We were running only 4 gateways (and their CPU usage was very low). After this I’ve tried scaling them up to 12 but saw now meaningful reduction in the p90, p99 latency, and the behavior persisted. I’ve considered that instead this could be a problem with the tracing data – but this is generated by Istio as well.
Anyway, is there maybe some fine tuning I could do, like some undocumented request queue size I could edit? Maybe someone has had a similar issue? Alternatively, is there a way I could get metrics from the ingress gateway (like some sorte of request queue size, etc?).

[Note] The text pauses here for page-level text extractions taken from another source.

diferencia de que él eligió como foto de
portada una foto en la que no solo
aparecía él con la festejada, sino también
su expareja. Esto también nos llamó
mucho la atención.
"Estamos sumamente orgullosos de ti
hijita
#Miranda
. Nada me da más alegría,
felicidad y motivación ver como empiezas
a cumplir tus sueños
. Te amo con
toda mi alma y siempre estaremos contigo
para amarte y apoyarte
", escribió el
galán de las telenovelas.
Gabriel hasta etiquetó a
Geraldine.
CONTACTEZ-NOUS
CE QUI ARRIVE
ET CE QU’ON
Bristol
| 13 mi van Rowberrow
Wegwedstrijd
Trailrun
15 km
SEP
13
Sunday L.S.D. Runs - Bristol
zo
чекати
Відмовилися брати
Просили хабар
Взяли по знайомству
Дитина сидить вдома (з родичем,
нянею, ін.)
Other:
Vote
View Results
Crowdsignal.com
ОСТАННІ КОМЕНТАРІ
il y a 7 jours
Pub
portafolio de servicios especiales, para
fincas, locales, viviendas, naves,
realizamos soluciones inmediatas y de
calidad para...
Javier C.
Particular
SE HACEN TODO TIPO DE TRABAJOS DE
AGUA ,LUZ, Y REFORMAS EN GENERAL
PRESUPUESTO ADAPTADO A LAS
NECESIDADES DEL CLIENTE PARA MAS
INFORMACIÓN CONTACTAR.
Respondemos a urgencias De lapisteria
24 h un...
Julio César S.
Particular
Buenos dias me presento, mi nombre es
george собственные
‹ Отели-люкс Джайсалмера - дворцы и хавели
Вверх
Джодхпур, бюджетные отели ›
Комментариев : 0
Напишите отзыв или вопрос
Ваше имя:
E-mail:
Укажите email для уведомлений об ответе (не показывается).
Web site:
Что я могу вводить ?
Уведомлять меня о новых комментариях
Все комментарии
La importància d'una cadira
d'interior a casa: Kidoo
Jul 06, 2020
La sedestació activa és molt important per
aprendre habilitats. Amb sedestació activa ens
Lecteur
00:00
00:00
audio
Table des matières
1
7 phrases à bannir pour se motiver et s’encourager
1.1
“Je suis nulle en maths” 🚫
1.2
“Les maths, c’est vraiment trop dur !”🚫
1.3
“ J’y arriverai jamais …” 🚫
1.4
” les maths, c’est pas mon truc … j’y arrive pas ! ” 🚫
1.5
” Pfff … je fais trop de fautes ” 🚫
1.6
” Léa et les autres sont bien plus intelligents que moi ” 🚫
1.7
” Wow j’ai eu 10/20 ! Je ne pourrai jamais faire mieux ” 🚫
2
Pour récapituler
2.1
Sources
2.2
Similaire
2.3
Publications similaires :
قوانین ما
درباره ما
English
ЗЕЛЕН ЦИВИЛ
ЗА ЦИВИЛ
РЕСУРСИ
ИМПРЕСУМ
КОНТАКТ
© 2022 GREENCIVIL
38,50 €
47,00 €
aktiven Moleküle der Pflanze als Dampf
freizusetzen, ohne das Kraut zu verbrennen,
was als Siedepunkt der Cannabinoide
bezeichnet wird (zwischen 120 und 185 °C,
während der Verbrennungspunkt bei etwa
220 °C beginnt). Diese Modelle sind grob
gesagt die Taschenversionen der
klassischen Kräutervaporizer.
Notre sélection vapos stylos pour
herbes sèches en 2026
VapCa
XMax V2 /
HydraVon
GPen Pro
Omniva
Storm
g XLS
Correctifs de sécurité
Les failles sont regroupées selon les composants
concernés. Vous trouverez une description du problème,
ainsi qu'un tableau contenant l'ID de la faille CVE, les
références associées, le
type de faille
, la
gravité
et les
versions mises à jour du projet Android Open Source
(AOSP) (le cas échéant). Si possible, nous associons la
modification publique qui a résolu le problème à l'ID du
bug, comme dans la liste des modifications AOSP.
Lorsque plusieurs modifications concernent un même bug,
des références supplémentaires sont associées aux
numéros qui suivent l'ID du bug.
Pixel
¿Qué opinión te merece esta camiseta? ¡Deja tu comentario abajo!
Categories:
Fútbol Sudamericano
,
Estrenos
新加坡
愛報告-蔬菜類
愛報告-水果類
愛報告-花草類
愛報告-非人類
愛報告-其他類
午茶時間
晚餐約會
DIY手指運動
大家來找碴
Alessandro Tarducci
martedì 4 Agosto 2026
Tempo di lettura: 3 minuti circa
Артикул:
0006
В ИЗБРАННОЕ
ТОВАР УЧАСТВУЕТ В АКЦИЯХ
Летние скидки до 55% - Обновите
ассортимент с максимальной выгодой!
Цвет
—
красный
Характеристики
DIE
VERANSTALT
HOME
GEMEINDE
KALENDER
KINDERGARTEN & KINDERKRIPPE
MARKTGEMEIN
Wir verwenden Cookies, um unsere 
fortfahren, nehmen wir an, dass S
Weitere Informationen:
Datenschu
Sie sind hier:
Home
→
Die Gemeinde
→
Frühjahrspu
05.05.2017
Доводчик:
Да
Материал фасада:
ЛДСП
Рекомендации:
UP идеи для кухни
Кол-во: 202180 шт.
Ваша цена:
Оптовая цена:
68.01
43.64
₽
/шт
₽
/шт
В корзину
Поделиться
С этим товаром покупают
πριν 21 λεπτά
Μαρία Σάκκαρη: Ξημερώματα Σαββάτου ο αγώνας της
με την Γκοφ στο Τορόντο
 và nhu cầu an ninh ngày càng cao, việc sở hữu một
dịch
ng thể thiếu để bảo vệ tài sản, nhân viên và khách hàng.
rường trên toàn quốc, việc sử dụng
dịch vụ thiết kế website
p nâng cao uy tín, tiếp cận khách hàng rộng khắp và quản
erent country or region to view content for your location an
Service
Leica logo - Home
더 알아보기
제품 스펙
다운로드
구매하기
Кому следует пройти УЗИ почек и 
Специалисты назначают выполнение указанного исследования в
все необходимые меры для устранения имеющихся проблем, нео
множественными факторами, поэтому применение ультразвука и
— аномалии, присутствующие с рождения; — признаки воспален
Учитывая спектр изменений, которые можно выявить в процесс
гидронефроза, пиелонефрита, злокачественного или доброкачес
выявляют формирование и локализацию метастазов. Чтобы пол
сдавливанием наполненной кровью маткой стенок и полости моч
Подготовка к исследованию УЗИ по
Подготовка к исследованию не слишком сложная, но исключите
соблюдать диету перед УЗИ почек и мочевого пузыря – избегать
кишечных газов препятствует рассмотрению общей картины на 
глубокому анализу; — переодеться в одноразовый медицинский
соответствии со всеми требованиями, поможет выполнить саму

Edit: I did find this post which might be helpful and I did realize that I could start to scrape Prometheus metrics directly from the envoy sidecars in the ingress gateway. I guess monitoring the rq_total, rq_active and downstream_rq_active metrics might help in this case will try that out tomorrow (we have istio metrics in Prometheus but didn’t realize until now how useful raw Envoy metrics would be).
Also, scaling up further actually might have helped, but it might be a bit early to tell.